Oeding, himself formerly a stunt coordinator, makes a case that he could be a strong fight scene director in due time, but his directorial comprehension lacks a sense of space and the people within it. While Momoa's character is more compelling than just watching a modern, housebroken Khal Drogo, the forces of evil he's up against (gun-toting henchmen with beards) aren’t so much forgettable as inconsequential. And the free-for-all setting of the snowy woods, for all of its opportunities of visibility and camouflage, is wasted by not establishing a concrete sense of the property's geography (even though the opening credits are dedicated to setting Newfoundland's amazing views). 

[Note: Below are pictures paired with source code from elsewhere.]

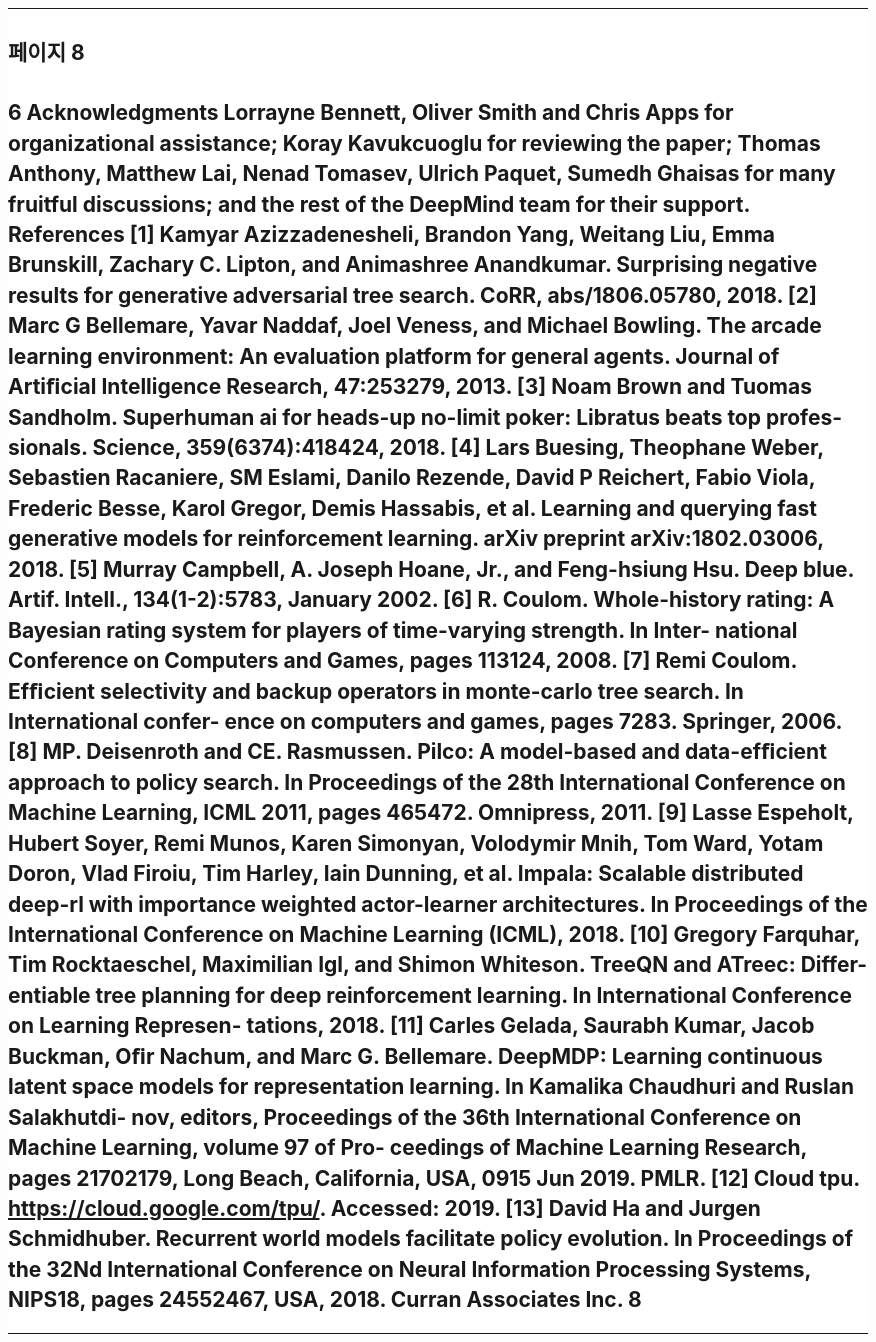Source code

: 
---
**페이지 8**
---

## 6 Acknowledgments Lorrayne Bennett, Oliver Smith and Chris Apps for organizational assistance; Koray Kavukcuoglu for reviewing the paper; Thomas Anthony, Matthew Lai, Nenad Tomasev, Ulrich Paquet, Sumedh Ghaisas for many fruitful discussions; and the rest of the DeepMind team for their support. References [1] Kamyar Azizzadenesheli, Brandon Yang, Weitang Liu, Emma Brunskill, Zachary C. Lipton, and Animashree Anandkumar. Surprising negative results for generative adversarial tree search. CoRR, abs/1806.05780, 2018. [2] Marc G Bellemare, Yavar Naddaf, Joel Veness, and Michael Bowling. The arcade learning environment: An evaluation platform for general agents. Journal of Artiﬁcial Intelligence Research, 47:253279, 2013. [3] Noam Brown and Tuomas Sandholm. Superhuman ai for heads-up no-limit poker: Libratus beats top profes- sionals. Science, 359(6374):418424, 2018. [4] Lars Buesing, Theophane Weber, Sebastien Racaniere, SM Eslami, Danilo Rezende, David P Reichert, Fabio Viola, Frederic Besse, Karol Gregor, Demis Hassabis, et al. Learning and querying fast generative models for reinforcement learning. arXiv preprint arXiv:1802.03006, 2018. [5] Murray Campbell, A. Joseph Hoane, Jr., and Feng-hsiung Hsu. Deep blue. Artif. Intell., 134(1-2):5783, January 2002. [6] R. Coulom. Whole-history rating: A Bayesian rating system for players of time-varying strength. In Inter- national Conference on Computers and Games, pages 113124, 2008. [7] Remi Coulom. Efﬁcient selectivity and backup operators in monte-carlo tree search. In International confer- ence on computers and games, pages 7283. Springer, 2006. [8] MP. Deisenroth and CE. Rasmussen. Pilco: A model-based and data-efﬁcient approach to policy search. In Proceedings of the 28th International Conference on Machine Learning, ICML 2011, pages 465472. Omnipress, 2011. [9] Lasse Espeholt, Hubert Soyer, Remi Munos, Karen Simonyan, Volodymir Mnih, Tom Ward, Yotam Doron, Vlad Firoiu, Tim Harley, Iain Dunning, et al. Impala: Scalable distributed deep-rl with importance weighted actor-learner architectures. In Proceedings of the International Conference on Machine Learning (ICML), 2018. [10] Gregory Farquhar, Tim Rocktaeschel, Maximilian Igl, and Shimon Whiteson. TreeQN and ATreec: Differ- entiable tree planning for deep reinforcement learning. In International Conference on Learning Represen- tations, 2018. [11] Carles Gelada, Saurabh Kumar, Jacob Buckman, Oﬁr Nachum, and Marc G. Bellemare. DeepMDP: Learning continuous latent space models for representation learning. In Kamalika Chaudhuri and Ruslan Salakhutdi- nov, editors, Proceedings of the 36th International Conference on Machine Learning, volume 97 of Pro- ceedings of Machine Learning Research, pages 21702179, Long Beach, California, USA, 0915 Jun 2019. PMLR. [12] Cloud tpu. https://cloud.google.com/tpu/. Accessed: 2019. [13] David Ha and Jurgen Schmidhuber. Recurrent world models facilitate policy evolution. In Proceedings of the 32Nd International Conference on Neural Information Processing Systems, NIPS18, pages 24552467, USA, 2018. Curran Associates Inc. 8

---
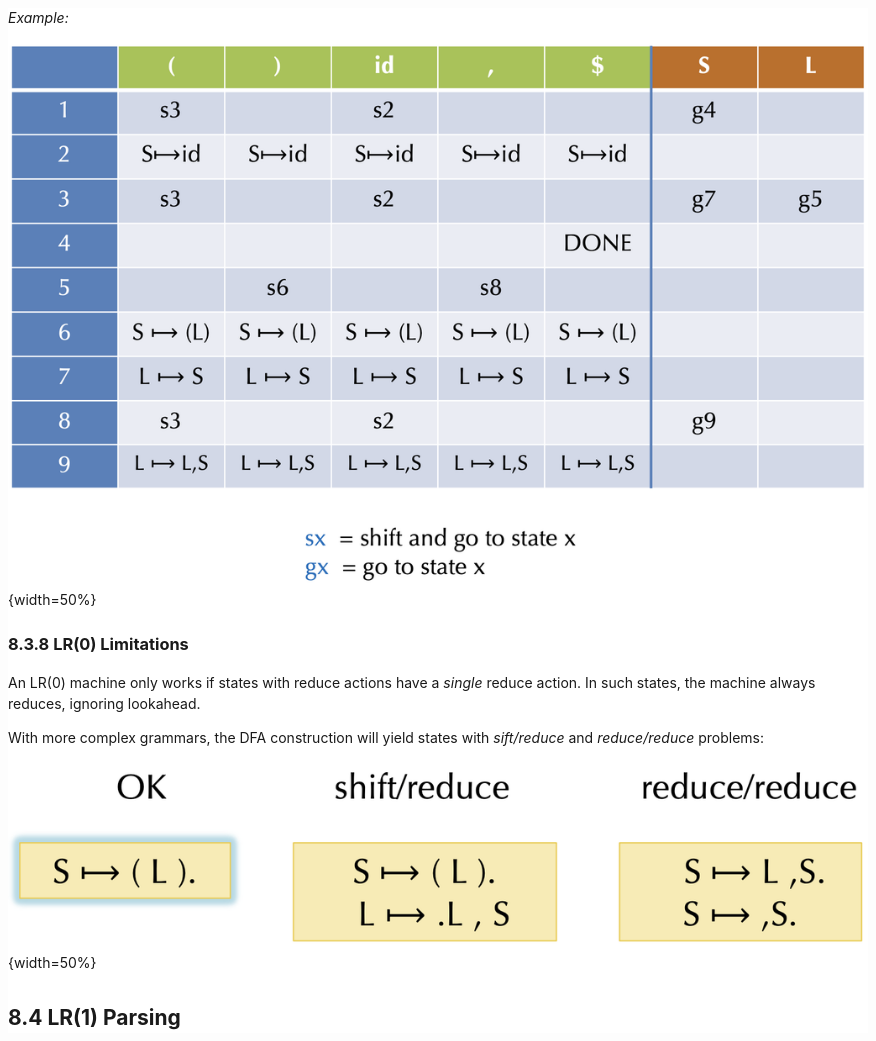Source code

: _Example:_

![](./Figures/CompDes_Fig6-6.PNG){width=50%}

### 8.3.8 LR(0) Limitations

An LR(0) machine only works if states with reduce actions have a _single_ reduce action. In such states, the machine always reduces, ignoring lookahead.

With more complex grammars, the DFA construction will yield states with _sift/reduce_ and _reduce/reduce_ problems:

![](./Figures/CompDes_Fig6-7.PNG){width=50%}

## 8.4 LR(1) Parsing
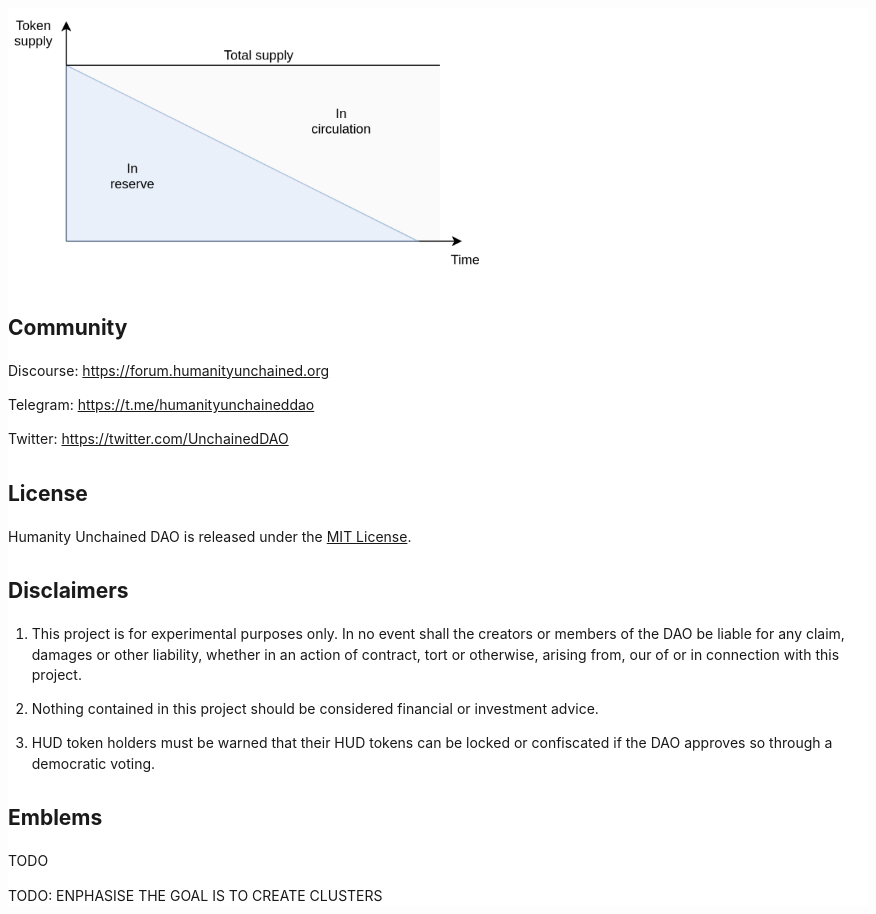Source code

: <img src="assets/token_supply.png" alt="Token supply" height="270px">

## <a name="community"></a> Community

Discourse: https://forum.humanityunchained.org

Telegram: https://t.me/humanityunchaineddao

Twitter: https://twitter.com/UnchainedDAO

## License

Humanity Unchained DAO is released under the [MIT License](LICENSE).


## Disclaimers

1. This project is for experimental purposes only. In no event shall the creators or members of the DAO be liable for any claim, damages or other liability, whether in an action of contract, tort or otherwise, arising from, our of or in connection with this project.

2. Nothing contained in this project should be considered financial or investment advice.

3. HUD token holders must be warned that their HUD tokens can be locked or confiscated if the DAO approves so through a democratic voting.


## Emblems

TODO


TODO: ENPHASISE THE GOAL IS TO CREATE CLUSTERS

But you’re probably reading this review wondering most of all if the action delivers, or if it fulfills in the crude art of “cool kills.” That is one facet where the movie does have some inspiration, where its nimble brawn sometimes comically zigs when you think it’s going to zag—a character is stabbed despite the promise of being shot, or a fight scene ends with men being thrown off a cliff, in two cases. Even a bear trap is used in a way that might make you think, after laughing, “well, that's unusual.” “Braven” is an automatic type of action movie, often only challenging its predictability by getting goofier and goofier.